Excerpt to read:
···

Yioop_V9.5_Source_Code

WordIterator extends IndexBundleIterator
in package

Application

Used to iterate through the documents associated with a word in an IndexArchiveBundle. It also makes it easy to get the summaries of these documents.

A description of how words and the documents containing them are stored is given in the documentation of IndexArchiveBundle.

DOC_RANK_WEIGHT

Weighting factor to multiply to make a doc-rank (approximate score of document based on its position in the index (when crawled)).


    public
        mixed
    DOC_RANK_WEIGHT
    = 50

This weight affects the amount doc_rank determines the overall score of a document.

HOST_KEY_POS

Host Key position + 1 (first char says doc, inlink or external link)


    public
        mixed
    HOST_KEY_POS
    = 17

KEY_LEN

Length of a doc key part


    public
        mixed
    KEY_LEN
    = 8

RESULTS_PER_BLOCK

Default number of documents returned for each block (at most)


    public
        int
    RESULTS_PER_BLOCK
    = 200

$archive_file


    public
        int
    $archive_file

$avg_items_per_partition


    public
        int
    $avg_items_per_partition

$base64_word_key

Word key above in our modified base 64 encoding


    public
        string
    $base64_word_key

$count_block

The number of documents in the current block


    public
        int
    $count_block

$current_block_fresh

Says whether the value in $this->count_block is up to date


    public
        bool
    $current_block_fresh

$current_doc_offset

The current value of the doc_offset of current posting if known


    public
        int
    $current_doc_offset

$current_generation

Numeric number of current shard


    public
        int
    $current_generation

$current_offset

The current byte offset in the IndexShard (if older index)

···

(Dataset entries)
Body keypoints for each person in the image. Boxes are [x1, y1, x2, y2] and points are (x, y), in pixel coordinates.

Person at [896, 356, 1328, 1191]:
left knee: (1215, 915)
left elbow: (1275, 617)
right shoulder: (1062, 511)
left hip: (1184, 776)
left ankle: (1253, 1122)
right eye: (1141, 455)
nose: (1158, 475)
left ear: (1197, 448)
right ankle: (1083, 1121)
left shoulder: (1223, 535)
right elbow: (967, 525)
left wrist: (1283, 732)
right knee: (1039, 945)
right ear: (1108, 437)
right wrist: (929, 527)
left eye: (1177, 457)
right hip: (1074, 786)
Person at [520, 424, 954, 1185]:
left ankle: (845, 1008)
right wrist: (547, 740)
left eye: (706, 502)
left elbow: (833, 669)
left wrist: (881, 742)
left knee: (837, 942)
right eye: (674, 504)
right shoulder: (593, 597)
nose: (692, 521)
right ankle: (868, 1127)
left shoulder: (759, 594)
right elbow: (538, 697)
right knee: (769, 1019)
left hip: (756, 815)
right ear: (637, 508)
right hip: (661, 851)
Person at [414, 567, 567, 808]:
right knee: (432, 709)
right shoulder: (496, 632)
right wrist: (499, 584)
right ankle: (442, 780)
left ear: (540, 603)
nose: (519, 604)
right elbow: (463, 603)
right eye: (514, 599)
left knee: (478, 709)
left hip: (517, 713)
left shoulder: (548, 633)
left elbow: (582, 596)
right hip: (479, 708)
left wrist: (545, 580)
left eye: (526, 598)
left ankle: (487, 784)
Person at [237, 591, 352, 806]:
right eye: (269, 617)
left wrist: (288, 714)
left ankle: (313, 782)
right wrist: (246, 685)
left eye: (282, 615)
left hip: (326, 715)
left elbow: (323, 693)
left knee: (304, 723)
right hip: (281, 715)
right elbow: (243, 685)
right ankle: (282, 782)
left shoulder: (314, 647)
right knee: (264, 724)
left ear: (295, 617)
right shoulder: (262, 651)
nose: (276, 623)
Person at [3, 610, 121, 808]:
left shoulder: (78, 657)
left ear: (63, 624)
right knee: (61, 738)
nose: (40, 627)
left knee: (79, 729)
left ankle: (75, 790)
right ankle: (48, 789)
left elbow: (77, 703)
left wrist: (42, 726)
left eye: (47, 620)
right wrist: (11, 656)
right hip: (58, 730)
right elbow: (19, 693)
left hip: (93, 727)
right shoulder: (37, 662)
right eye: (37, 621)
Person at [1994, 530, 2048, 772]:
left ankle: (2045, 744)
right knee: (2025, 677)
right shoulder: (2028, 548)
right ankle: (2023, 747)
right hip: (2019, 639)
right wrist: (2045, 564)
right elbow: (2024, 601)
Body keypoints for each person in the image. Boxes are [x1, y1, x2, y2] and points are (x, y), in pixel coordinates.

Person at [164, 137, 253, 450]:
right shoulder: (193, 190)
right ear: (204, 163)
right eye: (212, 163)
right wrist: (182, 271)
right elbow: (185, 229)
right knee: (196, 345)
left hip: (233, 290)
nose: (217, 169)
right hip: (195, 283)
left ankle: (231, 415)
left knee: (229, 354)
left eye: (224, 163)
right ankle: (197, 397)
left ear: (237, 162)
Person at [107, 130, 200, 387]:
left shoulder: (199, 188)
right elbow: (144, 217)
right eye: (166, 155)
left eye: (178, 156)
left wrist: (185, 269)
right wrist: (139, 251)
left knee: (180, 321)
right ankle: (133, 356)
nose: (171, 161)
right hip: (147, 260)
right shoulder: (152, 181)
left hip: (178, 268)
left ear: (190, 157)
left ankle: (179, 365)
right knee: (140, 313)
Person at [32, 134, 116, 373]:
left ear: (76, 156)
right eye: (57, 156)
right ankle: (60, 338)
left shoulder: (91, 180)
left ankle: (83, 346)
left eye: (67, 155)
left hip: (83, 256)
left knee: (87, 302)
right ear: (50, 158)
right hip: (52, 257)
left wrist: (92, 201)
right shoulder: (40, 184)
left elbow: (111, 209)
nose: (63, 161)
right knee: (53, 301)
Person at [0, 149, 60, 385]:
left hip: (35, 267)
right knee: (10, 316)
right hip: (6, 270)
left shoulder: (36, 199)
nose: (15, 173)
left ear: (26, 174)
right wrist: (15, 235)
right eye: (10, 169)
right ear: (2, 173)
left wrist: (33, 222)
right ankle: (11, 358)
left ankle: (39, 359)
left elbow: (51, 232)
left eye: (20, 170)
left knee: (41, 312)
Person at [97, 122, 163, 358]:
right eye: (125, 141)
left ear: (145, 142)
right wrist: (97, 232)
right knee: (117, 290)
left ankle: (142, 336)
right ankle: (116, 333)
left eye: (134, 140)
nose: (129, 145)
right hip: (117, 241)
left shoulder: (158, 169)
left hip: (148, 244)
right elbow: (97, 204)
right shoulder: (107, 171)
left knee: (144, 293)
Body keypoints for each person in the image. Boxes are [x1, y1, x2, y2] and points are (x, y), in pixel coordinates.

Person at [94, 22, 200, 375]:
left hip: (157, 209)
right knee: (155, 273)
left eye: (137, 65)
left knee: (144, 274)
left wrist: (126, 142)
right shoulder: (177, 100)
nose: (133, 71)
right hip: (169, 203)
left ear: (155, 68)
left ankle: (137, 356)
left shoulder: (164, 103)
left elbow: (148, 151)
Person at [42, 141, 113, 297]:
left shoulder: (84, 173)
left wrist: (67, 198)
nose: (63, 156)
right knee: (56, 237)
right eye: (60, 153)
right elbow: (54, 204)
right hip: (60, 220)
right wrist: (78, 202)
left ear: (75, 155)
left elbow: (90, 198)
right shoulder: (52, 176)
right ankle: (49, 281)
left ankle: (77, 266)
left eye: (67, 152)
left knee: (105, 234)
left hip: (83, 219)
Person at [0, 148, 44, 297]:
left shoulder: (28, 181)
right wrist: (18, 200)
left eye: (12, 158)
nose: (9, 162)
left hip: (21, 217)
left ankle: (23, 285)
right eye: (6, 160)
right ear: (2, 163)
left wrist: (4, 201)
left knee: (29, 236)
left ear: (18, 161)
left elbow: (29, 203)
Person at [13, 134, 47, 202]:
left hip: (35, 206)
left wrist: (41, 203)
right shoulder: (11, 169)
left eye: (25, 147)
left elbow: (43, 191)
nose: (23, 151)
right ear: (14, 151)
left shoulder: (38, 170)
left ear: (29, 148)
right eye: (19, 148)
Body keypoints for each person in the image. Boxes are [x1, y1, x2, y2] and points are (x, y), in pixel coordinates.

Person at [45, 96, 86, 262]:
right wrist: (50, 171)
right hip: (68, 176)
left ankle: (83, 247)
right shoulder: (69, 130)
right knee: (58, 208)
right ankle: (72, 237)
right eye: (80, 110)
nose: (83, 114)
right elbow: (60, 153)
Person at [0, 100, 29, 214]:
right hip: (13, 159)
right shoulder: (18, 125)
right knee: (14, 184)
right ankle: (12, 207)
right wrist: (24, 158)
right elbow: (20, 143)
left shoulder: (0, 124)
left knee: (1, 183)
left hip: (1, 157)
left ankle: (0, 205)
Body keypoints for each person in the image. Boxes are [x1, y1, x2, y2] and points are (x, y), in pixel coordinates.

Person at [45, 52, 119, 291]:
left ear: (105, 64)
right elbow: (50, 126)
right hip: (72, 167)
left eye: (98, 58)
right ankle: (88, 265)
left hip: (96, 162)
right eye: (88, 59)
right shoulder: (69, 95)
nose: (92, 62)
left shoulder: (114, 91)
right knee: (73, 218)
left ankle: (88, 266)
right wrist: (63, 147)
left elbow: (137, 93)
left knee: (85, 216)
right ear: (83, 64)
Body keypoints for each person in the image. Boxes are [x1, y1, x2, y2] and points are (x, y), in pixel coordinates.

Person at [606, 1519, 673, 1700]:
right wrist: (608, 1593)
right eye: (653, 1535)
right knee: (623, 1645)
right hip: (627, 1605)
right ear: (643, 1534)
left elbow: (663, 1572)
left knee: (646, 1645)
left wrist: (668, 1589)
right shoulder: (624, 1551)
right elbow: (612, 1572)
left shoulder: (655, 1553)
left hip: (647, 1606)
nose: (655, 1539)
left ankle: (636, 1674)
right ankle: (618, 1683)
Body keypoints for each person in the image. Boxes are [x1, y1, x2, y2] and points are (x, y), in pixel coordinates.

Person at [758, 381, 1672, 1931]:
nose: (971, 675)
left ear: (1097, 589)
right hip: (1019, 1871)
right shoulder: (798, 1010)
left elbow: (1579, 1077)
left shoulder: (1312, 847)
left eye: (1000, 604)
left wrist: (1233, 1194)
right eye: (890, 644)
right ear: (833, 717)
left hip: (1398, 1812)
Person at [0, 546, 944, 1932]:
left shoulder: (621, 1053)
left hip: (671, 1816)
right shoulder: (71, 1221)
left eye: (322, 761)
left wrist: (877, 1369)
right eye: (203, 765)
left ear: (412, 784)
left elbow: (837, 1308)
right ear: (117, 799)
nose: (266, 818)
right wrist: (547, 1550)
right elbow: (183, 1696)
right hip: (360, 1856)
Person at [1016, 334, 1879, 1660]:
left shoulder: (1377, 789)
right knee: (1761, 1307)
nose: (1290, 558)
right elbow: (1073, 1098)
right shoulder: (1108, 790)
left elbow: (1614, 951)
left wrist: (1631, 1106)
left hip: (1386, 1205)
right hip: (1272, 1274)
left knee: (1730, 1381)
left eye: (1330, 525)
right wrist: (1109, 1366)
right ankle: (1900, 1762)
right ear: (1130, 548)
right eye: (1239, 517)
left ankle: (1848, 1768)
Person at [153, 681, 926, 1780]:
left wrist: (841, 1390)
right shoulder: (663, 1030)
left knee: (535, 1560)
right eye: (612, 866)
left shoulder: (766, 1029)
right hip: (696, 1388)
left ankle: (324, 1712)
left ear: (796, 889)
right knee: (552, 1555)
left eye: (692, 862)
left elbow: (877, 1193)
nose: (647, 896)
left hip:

···

The problem:
Please retype the WordIterator documentation above word for word, from "Weighting factor to" up to and including "or external link)".

Solution to the problem:
Weighting factor to multiply to make a doc-rank (approximate score of document based on its position in the index (when crawled)).


    public
        mixed
    DOC_RANK_WEIGHT
    = 50

This weight affects the amount doc_rank determines the overall score of a document.

HOST_KEY_POS

Host Key position + 1 (first char says doc, inlink or external link)